Der Fortgang der Geschichte ergibt sich aus den Romanen, die unsere Protagonisten in der Folge geschrieben haben. Eddie schreibt, weil er sich von seiner ersten großen Liebe nie lösen konnte; Ruth, weil sie nie verwinden konnte, daß ihre Mutter sie im Stich gelassen hat. Und Marion, weil sie die Trauer um ihre toten Söhne bewältigen will. Und alle lesen, was die anderen jeweils geschrieben haben.

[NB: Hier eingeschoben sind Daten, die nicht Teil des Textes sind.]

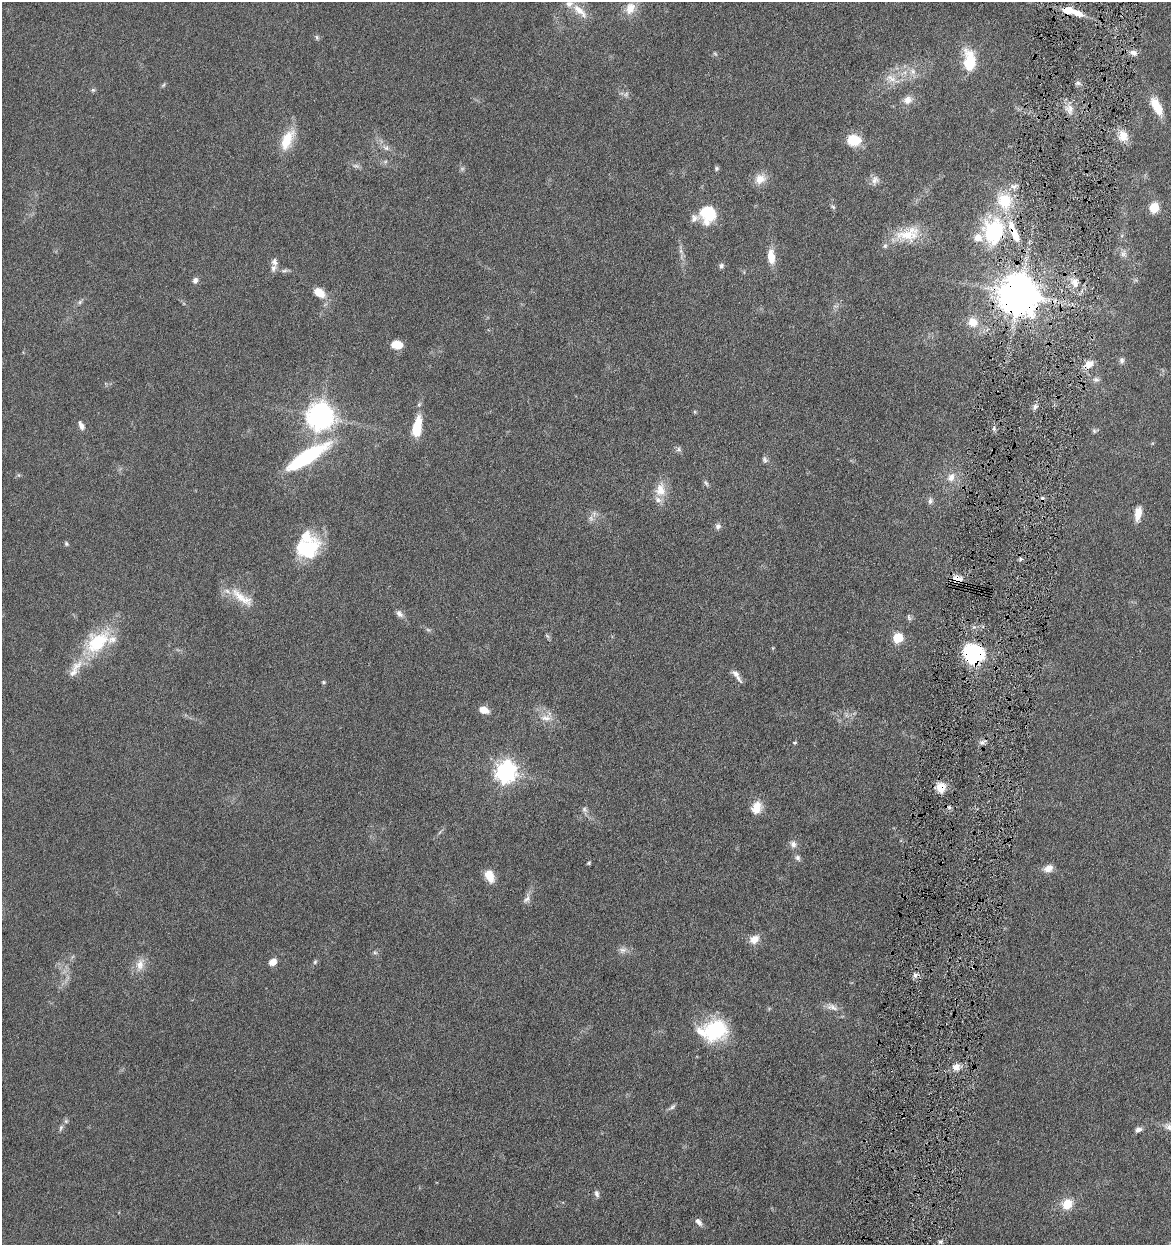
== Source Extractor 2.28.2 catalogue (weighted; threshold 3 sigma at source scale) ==
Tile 10 of 4 x 4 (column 2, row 3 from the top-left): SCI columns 1411-2579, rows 1249-2491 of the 5040 x 4982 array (HDU 1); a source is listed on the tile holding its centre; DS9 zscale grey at full resolution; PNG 1173 x 1247 px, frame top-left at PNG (2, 2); no overlay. Shown black and unused: <1% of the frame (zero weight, under 4 of 8 exposures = <1% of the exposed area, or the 3 px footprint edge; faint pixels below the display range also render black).
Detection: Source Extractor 2.28.2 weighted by HDU 2 'WHT'; one run over the whole footprint, this tile lists its part. Background 0.042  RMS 0.0046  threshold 0.0189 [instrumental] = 3 sigma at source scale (4.09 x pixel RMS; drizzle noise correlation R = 1.36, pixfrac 0.8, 0.05/0.05 arcsec/px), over >= 5 px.
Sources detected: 128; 4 too faint to see at this stretch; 2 cosmic-ray / hot-pixel residue — not listed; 15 inside a brighter listed object's ellipse — not listed separately; the other 107 listed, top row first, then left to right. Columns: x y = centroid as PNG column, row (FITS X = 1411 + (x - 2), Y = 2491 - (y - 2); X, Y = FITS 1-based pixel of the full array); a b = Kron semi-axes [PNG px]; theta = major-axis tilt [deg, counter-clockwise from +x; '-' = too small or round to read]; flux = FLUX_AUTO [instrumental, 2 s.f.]
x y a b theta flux
630 8 17 12 65 5.9
1068 10 8 6 -2 9
580 11 26 9 -42 5.7
1078 13 12 6 -23 5.2
317 37 7 5 -69 0.8
1133 53 10 7 -26 2.2
715 54 7 3 -37 0.55
969 61 20 11 -90 17
913 71 10 8 -55 2.6
891 78 18 10 -19 5
1078 83 9 6 0 1.1
163 85 7 4 45 0.65
93 90 6 5 - 0.71
908 100 12 10 27 3.5
1157 107 19 8 -62 11
1070 109 15 7 88 3.3
1123 136 13 12 - 5.6
287 140 26 12 65 11
854 140 11 9 -9 15
386 148 10 6 -28 1.8
716 168 6 5 - 0.77
760 179 14 12 33 5.1
875 180 13 11 68 2.6
1004 201 21 18 -62 15
833 207 7 5 -45 0.77
1154 208 6 5 - 23
708 214 15 14 - 20
694 218 11 10 - 2.5
993 231 32 24 83 35
908 234 35 17 13 14
681 251 7 4 -72 1
1123 253 10 8 52 1.8
771 257 15 7 -82 7
274 262 11 8 -79 2
721 266 6 6 - 1.1
284 271 8 5 6 1
195 280 7 6 - 1.7
1075 283 12 9 -70 4
319 292 14 9 -34 5.8
1019 294 12 12 - 1200
80 302 7 5 48 0.91
973 322 12 11 - 5.8
397 345 10 7 -8 6.9
1122 360 9 6 89 1.3
1089 364 12 8 28 3.9
1096 379 9 7 -1 1.5
1035 407 7 5 70 1.2
320 416 9 8 - 510
81 426 12 6 -66 1.9
417 428 21 9 80 14
994 429 6 4 -80 0.9
1094 431 7 5 -69 0.81
679 449 7 5 -62 1
306 457 53 14 32 39
765 460 9 6 -58 1.2
951 477 12 9 62 3.7
706 483 9 5 -53 0.93
660 490 20 14 89 6.9
930 501 9 6 80 1.4
1138 513 14 7 80 5.5
591 518 10 6 -81 1.8
718 526 7 7 - 1.5
66 543 6 5 - 0.73
307 549 27 20 22 27
1021 559 5 4 - 0.77
957 579 14 9 -4 3.4
242 597 41 12 -36 8.9
399 614 10 7 -47 1.9
909 617 9 4 -72 0.87
898 638 6 5 - 22
97 642 38 23 41 24
973 653 18 16 -15 42
73 672 15 8 45 2.9
736 674 12 8 -43 2.1
323 682 5 5 - 0.58
484 710 11 7 -16 4.2
546 718 15 8 -7 3.7
982 742 8 4 -8 1.2
795 743 5 4 - 0.51
505 772 8 7 - 240
941 787 13 11 74 5.2
756 807 15 11 68 6.1
949 807 6 4 -44 0.87
584 809 9 6 -52 1.4
793 844 10 8 -60 2
797 858 9 6 -60 1.3
589 863 5 4 - 0.52
1048 868 11 8 27 3.4
489 876 15 9 -68 5.6
527 899 15 8 59 2.3
754 939 12 10 25 4.2
623 950 11 8 20 2.2
375 953 6 4 -1 0.72
273 962 7 6 - 4.2
315 962 7 5 68 0.75
140 964 20 11 75 4.8
915 975 7 6 - 1.5
832 1007 18 8 -16 3.2
715 1030 25 21 23 33
956 1067 10 8 -5 3.1
672 1107 10 5 40 1.1
61 1128 10 5 66 1.1
1138 1130 9 6 20 1.7
597 1194 9 6 -81 1.3
1067 1204 7 6 - 13
698 1222 11 6 -45 1.9
940 1242 5 4 - 0.78
Overlapping masked pixels (flux is a lower limit): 6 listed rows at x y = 1068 10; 993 231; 1019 294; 957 579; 973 653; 941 787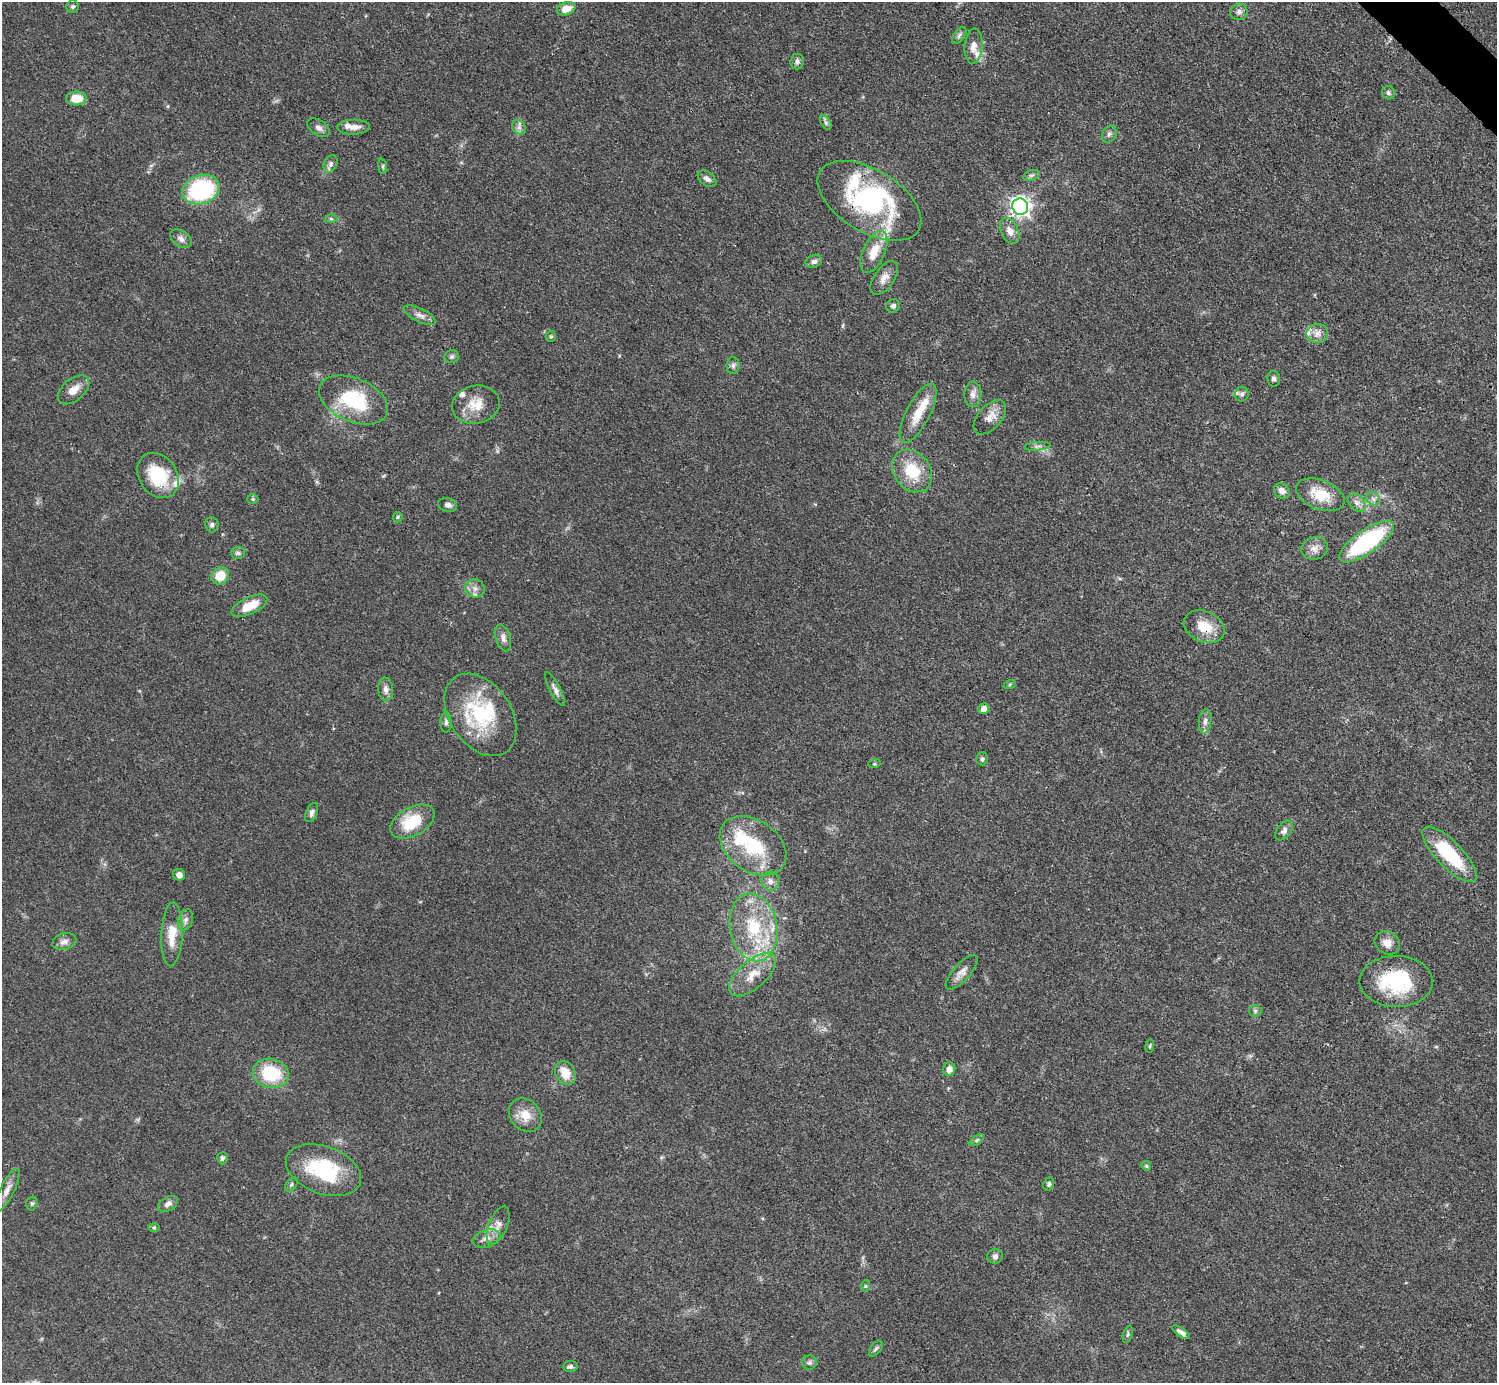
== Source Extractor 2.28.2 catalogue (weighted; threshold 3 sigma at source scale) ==
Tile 10 of 4 x 4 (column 2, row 3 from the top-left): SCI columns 1495-2989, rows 1680-3060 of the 5980 x 5979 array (HDU 1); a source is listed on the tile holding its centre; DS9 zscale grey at full resolution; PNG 1499 x 1385 px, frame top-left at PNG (2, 2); each listed source drawn as its Kron ellipse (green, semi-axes under 4 px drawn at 4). Shown black and unused: <1% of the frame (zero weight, under 3 of 4 exposures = <1% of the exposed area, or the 3 px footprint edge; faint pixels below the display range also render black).
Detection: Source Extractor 2.28.2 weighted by HDU 2 'WHT'; one run over the whole footprint, this tile lists its part. Background 0.049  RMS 0.0048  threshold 0.0217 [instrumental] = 3 sigma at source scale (4.5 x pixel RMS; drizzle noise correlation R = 1.50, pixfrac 1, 0.05/0.05 arcsec/px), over >= 5 px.
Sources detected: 119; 2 inside a brighter object's white glare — neither listed nor drawn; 9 inside a brighter listed object's ellipse — not listed separately; the other 108 listed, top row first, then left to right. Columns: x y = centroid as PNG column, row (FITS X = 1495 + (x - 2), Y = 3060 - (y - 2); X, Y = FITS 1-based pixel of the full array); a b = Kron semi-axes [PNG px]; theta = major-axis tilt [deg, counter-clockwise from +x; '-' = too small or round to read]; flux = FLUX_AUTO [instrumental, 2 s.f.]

Ruth, die unterdessen weltweit erfolgreiche Erzählerin, übrigens bis in die kleinsten Einzelheiten nach dem Vorbild Irvings geformt, hat sich eine schlichte Poetologie zusammengebastelt: "Eine Geschichte ist in sich stimmig oder eben nicht." Sie meint: "Zum Geschichtenerzählen brauchte man im Grunde nichts anderes als einen sehr ausgeprägten gesunden Menschenverstand." Dieser Maxime folgt auch Irving. Er kann über sich selbst und seine Einfälle lachen. Das macht selbst die hanebüchensten Wendungen seiner über Stock und Stein stolpernden Handlung erträglich. Der postmoderne Interpret nickt verständig. Der Leser weint und lacht. Am Anfang, als Eddie gerade von der Mutter abgestiegen war, beruhigte Marion ihre Tochter: "Schrei nicht, Schätzchen. Wir sind es nur, Eddie und ich." Am Ende, wieder in dem gleichen Haus auf Long Island, lautet der letzte Satz: "'Weine nicht, Schätzchen', sagte Marion zu ihrer einzigen Tochter. 'Wir sind es nur, Eddie und ich.'" Dazwischen ist viel passiert, und alles ist gut geworden.